- REQUIRED ACTION -
Return each line of the records below that contains the word "trying".

Saved data entries

----------

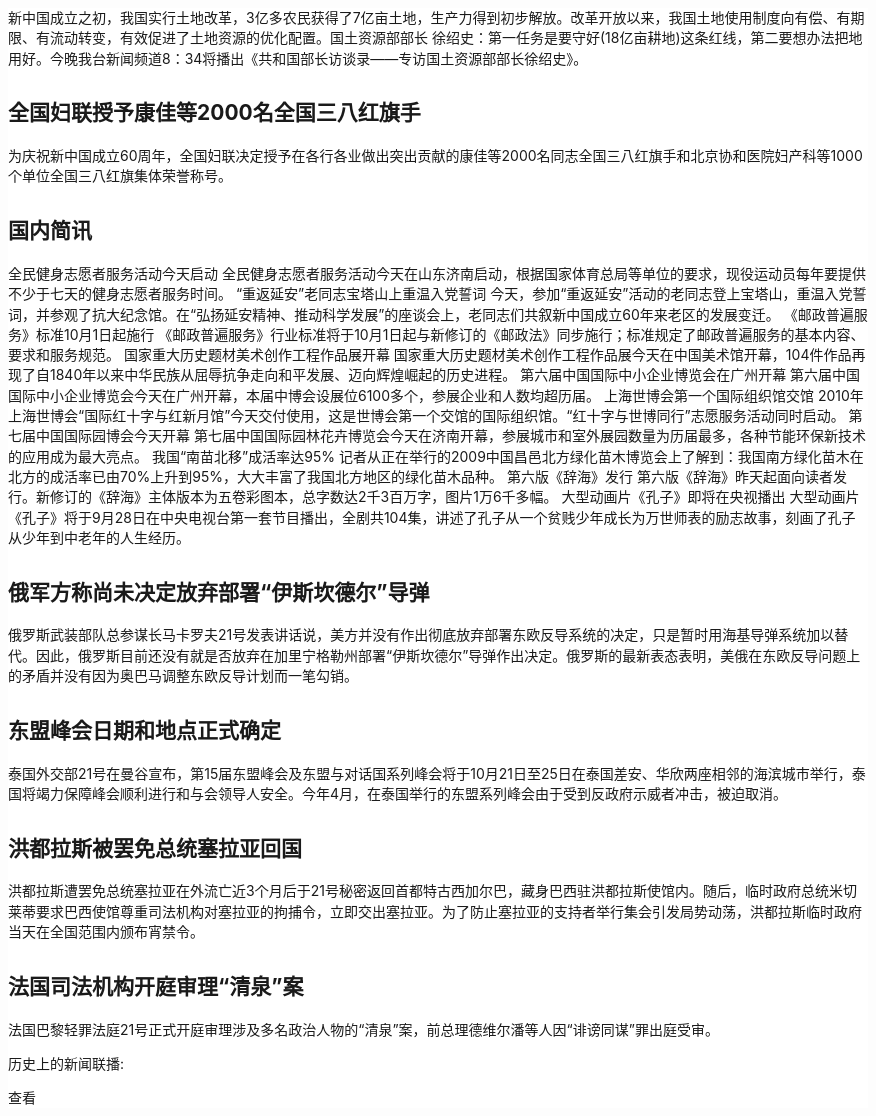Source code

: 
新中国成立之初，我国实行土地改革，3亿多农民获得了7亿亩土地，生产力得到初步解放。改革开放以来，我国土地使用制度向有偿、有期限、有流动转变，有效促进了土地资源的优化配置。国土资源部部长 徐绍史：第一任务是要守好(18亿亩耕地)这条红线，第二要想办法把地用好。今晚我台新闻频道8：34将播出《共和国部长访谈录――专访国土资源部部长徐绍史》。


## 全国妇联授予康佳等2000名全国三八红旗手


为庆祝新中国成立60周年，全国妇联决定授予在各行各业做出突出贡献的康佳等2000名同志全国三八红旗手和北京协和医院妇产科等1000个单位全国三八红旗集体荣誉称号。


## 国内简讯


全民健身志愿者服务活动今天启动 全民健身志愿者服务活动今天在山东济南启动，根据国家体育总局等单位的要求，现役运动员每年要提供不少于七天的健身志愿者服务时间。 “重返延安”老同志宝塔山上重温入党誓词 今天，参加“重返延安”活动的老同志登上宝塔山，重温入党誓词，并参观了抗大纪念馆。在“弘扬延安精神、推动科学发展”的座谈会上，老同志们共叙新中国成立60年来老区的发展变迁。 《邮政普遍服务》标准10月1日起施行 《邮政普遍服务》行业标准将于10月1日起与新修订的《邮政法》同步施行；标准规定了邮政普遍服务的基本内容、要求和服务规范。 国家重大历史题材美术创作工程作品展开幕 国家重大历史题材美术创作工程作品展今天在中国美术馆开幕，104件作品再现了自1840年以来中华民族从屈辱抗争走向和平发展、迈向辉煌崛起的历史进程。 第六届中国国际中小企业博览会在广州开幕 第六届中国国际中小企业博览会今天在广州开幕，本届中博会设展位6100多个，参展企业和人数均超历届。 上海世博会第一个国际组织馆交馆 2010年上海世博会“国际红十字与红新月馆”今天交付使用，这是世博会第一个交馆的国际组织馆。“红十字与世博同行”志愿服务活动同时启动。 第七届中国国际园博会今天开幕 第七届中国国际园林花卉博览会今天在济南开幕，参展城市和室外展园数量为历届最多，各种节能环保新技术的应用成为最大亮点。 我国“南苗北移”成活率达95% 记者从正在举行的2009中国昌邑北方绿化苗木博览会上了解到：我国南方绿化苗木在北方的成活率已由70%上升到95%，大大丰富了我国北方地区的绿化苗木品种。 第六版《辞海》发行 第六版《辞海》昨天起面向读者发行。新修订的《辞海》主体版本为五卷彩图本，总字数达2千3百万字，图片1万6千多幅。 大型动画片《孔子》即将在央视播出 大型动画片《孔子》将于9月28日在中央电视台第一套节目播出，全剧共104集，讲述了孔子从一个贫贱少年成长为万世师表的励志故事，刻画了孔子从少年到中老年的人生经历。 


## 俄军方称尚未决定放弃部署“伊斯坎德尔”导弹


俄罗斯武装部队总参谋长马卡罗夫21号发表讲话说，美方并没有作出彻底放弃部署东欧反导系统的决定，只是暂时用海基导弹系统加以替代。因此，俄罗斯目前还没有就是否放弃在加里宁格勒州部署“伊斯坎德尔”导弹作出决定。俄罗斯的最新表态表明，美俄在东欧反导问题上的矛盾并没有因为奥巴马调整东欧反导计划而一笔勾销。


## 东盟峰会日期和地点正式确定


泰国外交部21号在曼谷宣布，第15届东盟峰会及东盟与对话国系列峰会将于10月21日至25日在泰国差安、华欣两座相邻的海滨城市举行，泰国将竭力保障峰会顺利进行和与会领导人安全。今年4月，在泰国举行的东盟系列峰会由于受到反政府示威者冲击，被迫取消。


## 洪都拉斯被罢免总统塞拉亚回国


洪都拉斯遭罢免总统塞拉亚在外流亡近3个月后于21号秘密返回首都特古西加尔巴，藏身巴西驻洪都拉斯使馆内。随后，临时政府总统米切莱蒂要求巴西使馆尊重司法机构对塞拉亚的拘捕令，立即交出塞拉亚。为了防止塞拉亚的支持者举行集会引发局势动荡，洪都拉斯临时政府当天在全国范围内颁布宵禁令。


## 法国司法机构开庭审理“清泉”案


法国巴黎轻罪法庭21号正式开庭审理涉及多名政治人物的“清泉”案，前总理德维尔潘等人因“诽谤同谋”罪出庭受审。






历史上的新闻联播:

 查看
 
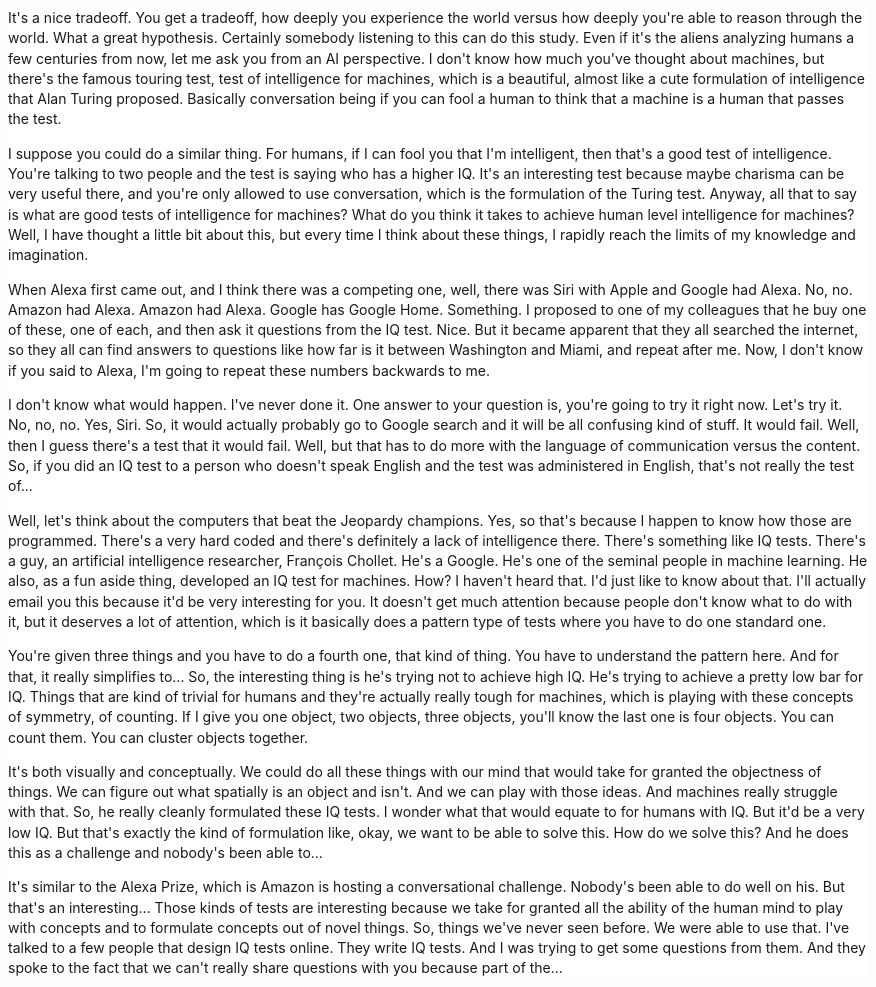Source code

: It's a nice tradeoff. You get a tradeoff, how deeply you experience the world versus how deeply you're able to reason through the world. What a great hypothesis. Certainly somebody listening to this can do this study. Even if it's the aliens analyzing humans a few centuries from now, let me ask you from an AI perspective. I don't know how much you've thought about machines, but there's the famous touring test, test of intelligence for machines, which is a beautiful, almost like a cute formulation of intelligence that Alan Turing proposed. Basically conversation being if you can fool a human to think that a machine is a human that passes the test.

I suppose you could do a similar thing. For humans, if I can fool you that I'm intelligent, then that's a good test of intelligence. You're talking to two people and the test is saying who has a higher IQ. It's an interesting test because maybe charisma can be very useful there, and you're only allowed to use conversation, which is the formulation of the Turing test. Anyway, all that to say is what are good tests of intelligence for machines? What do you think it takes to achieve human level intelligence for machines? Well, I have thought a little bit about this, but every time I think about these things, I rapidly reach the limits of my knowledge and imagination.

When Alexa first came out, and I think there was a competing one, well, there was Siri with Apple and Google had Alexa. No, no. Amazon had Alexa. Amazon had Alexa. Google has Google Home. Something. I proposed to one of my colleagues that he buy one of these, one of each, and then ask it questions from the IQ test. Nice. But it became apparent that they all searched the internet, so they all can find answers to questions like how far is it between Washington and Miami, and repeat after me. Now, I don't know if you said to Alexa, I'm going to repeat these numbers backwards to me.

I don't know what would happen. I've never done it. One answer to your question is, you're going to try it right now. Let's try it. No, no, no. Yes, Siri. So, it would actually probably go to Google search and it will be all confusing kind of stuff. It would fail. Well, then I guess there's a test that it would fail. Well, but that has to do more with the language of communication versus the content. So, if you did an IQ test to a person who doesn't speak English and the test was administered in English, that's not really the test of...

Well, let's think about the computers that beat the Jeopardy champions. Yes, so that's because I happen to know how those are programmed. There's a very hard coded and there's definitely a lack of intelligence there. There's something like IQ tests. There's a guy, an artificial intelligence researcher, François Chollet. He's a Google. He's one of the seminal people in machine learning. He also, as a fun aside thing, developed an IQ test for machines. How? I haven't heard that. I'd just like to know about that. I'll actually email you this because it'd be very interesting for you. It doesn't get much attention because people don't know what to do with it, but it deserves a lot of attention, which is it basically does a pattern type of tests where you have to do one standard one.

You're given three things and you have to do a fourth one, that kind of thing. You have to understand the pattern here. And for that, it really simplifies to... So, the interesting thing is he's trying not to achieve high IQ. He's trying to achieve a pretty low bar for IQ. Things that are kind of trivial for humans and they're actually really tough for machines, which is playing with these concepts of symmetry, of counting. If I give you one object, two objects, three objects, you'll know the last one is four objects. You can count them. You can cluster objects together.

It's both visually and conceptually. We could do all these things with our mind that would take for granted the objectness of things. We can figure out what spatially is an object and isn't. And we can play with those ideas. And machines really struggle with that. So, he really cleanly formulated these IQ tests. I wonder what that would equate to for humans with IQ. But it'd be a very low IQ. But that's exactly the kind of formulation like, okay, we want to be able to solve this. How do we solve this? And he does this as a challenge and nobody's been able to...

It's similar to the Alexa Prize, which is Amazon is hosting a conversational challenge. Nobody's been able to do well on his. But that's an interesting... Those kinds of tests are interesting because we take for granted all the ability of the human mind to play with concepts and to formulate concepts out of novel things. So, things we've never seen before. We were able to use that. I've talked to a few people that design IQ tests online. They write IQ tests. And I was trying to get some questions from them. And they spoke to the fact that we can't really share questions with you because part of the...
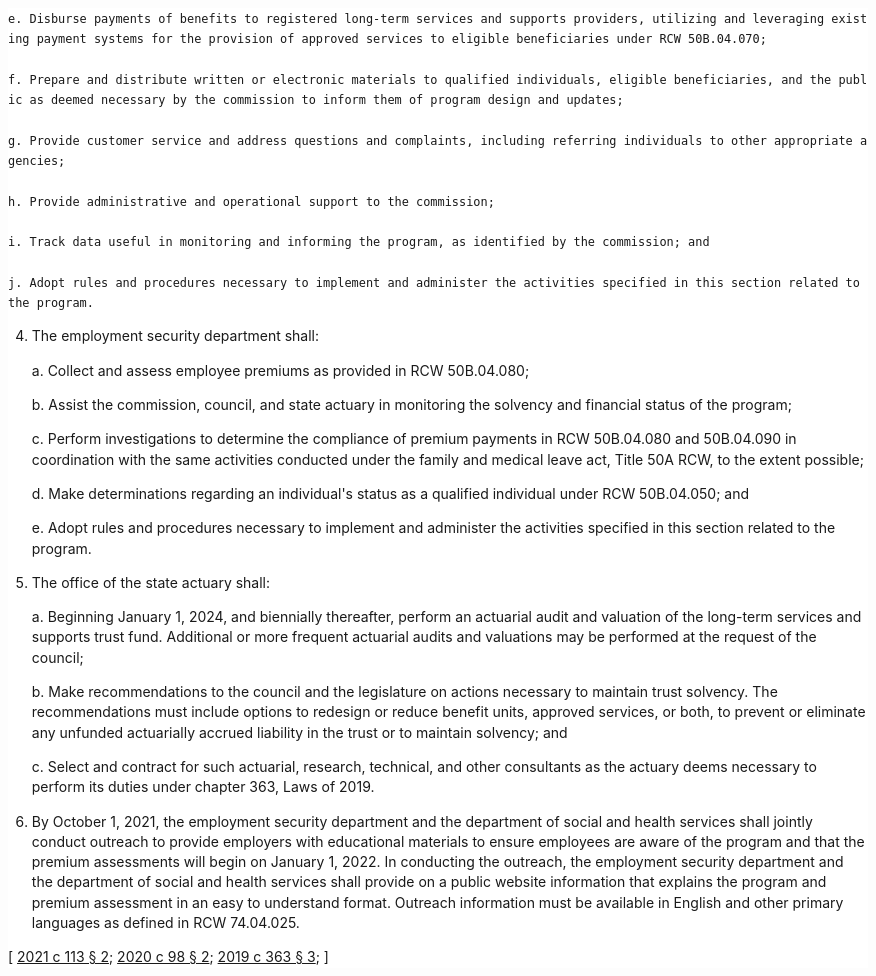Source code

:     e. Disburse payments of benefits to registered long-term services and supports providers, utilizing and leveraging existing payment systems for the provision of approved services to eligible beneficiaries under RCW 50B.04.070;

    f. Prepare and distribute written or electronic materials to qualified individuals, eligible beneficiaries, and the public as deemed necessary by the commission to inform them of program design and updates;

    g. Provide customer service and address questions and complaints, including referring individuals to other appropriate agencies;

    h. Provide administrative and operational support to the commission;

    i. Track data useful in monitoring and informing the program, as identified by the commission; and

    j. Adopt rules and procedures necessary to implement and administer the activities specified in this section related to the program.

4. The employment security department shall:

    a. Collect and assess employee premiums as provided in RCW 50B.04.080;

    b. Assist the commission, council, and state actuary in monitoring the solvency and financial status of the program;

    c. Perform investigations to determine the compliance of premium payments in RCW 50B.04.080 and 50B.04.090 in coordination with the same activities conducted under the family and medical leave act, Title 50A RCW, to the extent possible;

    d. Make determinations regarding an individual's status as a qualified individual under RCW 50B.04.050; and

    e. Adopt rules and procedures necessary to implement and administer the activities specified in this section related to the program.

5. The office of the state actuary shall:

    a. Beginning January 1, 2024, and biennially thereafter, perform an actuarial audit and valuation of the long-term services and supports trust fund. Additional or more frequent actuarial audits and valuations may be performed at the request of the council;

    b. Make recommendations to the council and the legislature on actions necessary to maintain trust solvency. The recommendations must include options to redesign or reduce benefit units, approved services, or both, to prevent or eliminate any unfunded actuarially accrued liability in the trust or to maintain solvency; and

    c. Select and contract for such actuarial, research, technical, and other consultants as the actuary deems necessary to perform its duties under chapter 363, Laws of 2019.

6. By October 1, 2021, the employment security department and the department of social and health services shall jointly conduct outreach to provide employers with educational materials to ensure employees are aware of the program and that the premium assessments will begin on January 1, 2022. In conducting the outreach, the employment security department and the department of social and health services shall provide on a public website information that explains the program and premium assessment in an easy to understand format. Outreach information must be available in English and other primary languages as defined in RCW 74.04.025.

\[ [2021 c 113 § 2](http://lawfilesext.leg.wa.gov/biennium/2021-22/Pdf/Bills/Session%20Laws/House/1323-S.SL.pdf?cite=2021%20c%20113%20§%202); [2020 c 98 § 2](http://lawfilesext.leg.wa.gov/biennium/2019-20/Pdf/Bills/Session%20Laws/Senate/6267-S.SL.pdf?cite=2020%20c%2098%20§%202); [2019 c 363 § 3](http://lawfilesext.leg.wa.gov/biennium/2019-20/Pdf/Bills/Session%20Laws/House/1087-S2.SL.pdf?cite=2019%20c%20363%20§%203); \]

----------

- ANSWER SPACE -
You're given three things and you have to do a fourth one, that kind of thing. You have to understand the pattern here. And for that, it really simplifies to... So, the interesting thing is he's trying not to achieve high IQ. He's trying to achieve a pretty low bar for IQ. Things that are kind of trivial for humans and they're actually really tough for machines, which is playing with these concepts of symmetry, of counting. If I give you one object, two objects, three objects, you'll know the last one is four objects. You can count them. You can cluster objects together.
It's similar to the Alexa Prize, which is Amazon is hosting a conversational challenge. Nobody's been able to do well on his. But that's an interesting... Those kinds of tests are interesting because we take for granted all the ability of the human mind to play with concepts and to formulate concepts out of novel things. So, things we've never seen before. We were able to use that. I've talked to a few people that design IQ tests online. They write IQ tests. And I was trying to get some questions from them. And they spoke to the fact that we can't really share questions with you because part of the...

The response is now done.